In the first 10 weeks of normal pregnancy, EVT invades the decidua and the walls of the spiral arterioles, destroying the smooth muscle in the wall of the vessels, which then become inert channels unresponsive to humoral and neurological control (Fig. 3.4). From 10–16 weeks, a further wave of invasion occurs, extending down the lumen of the decidual portion of the vessel; from 16–24 weeks this invasion extends to involve the myometrial portion of the spiral arterioles. The net effect of these changes is to turn the spiral arterioles into flaccid sinusoidal channels.
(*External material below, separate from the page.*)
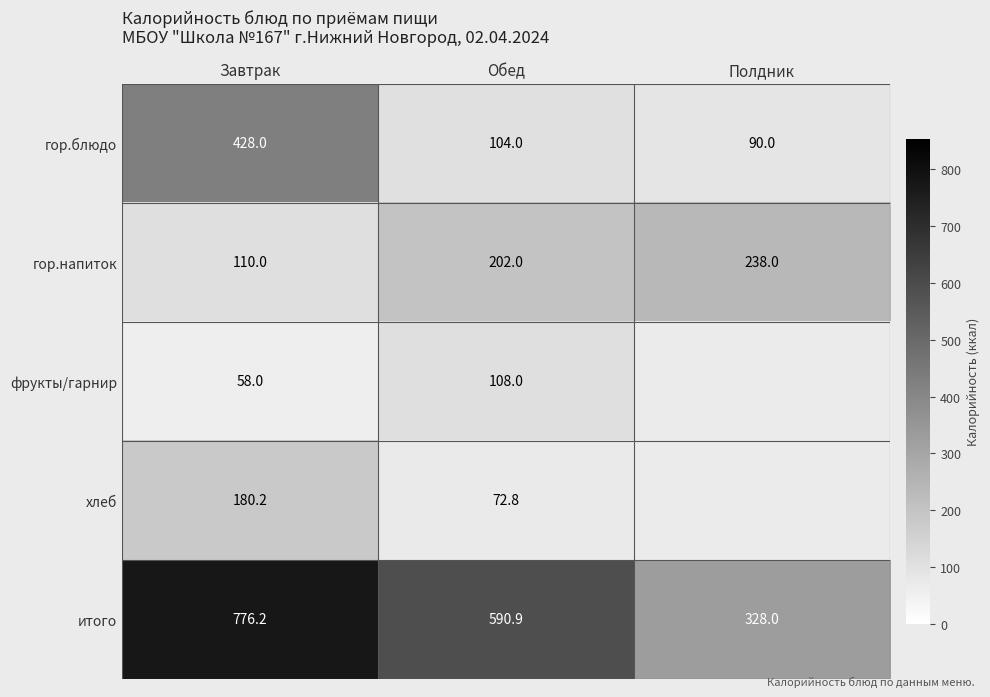

Rank the series at Завтрак from lowest to highest value.

фрукты/гарнир, гор.напиток, хлеб, гор.блюдо, итого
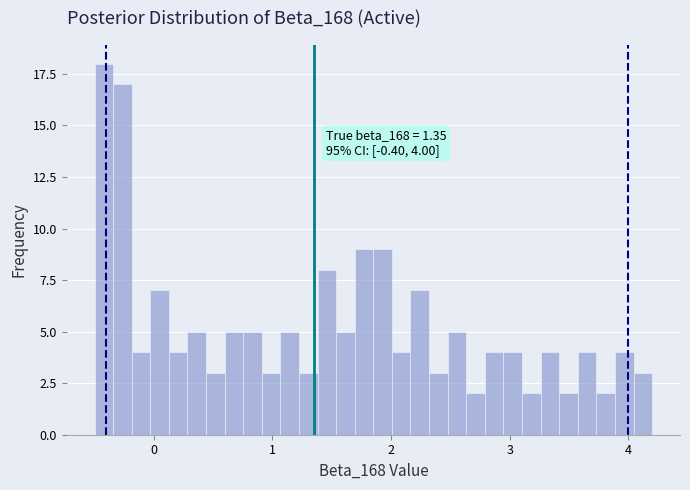

Read against the x-axis, roughly where is the centre of the tallest bar?

-0.4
The development of myometrial activity
In late gestation, the fetus continues to grow, but the uterus stops growing, so tension across the uterine wall increases. This stimulates expression of a variety of gene products such as oxytocin and prostaglandin F2α receptors, sodium channels and the gap junction protein. Pro-inflammatory cytokine expression also increases. Once labour has begun, the contractions in the late first stage may reach pressures up to 100 mmHg and occur every 2–3 minutes (Fig. 3.5). See Chapter 11 for a discussion of labour and delivery.
The cardiovascular system
The cardiovascular system is one of those that shows proactive adaptations for a potential pregnancy during the luteal phase of every ovulatory menstrual cycle, long before there is any physiological ‘need’ for them. Many of these changes are almost complete by 12–16 weeks gestation (Fig. 3.6 and Table 3.1).
Table 3.1
Percentage change in some cardiovascular variables during pregnancy
First trimester | Second trimester | Third trimester | |
Heart rate | +11 | +13 | +16 |
Stroke volume (mL) | +31 | +29 | +27 |
Cardiac output (L/min) | +45 | +47 | +48 |
Systolic BP (mm/Hg) | −1 | +1 | +6 |
Diastolic BP (mmHg) | −6 | −3 | +7 |
MPAP (mmHg) | +5 | +5 | +5 |
Total peripheral resistance (resistance units) | −27 | −27 | −29 |
BP, blood pressure; MPAP, mean pulmonary artery pressure.
Data are derived from studies in which pre-conception values were determined. The mean values shown are those at the end of each trimester, and are thus not necessarily the maxima. Note that the changes are near maximal by the end of the first trimester.
(Data from Robson S, Robson SC, Hunter S, et al. (1989) Serial study of factors influencing changes in cardiac output during human pregnancy. Am J Physiol 1989; 256:H1060. Table reproduced from Broughton Pipkin F (2001) Maternal physiology. In: Chamberlain GV, Steer P (eds) Turnbull’s Obstetrics, 3rd edn. Churchill Livingstone, London; with permission from Elsevier.)
Total peripheral resistance
Total peripheral resistance (TPR) is not measured directly, but is calculated from the mean arterial pressure divided by cardiac output. The total peripheral resistance has fallen by 6 weeks gestation, so afterload falls. This is ‘perceived’ as circulatory underfilling, which is thought to be one of the primary stimuli to the mother’s circulatory adaptations. It activates the renin–angiotensin–aldosterone system and allows the necessary expansion of the plasma volume (PV; see below: Renal function). In a normotensive non-pregnant woman the TPR is around 1700 dyn/s/cm; this falls to a nadir of 40–50% by mid-gestation, rising slowly thereafter towards term, reaching 1200–1300 dyn/s/cm in late pregnancy. The fall in systemic TPR is partly associated with the expansion of the vascular space in the uteroplacental bed and the renal vasculature in particular; blood flow to the skin is also greatly increased in pregnancy as a result of vasodilatation.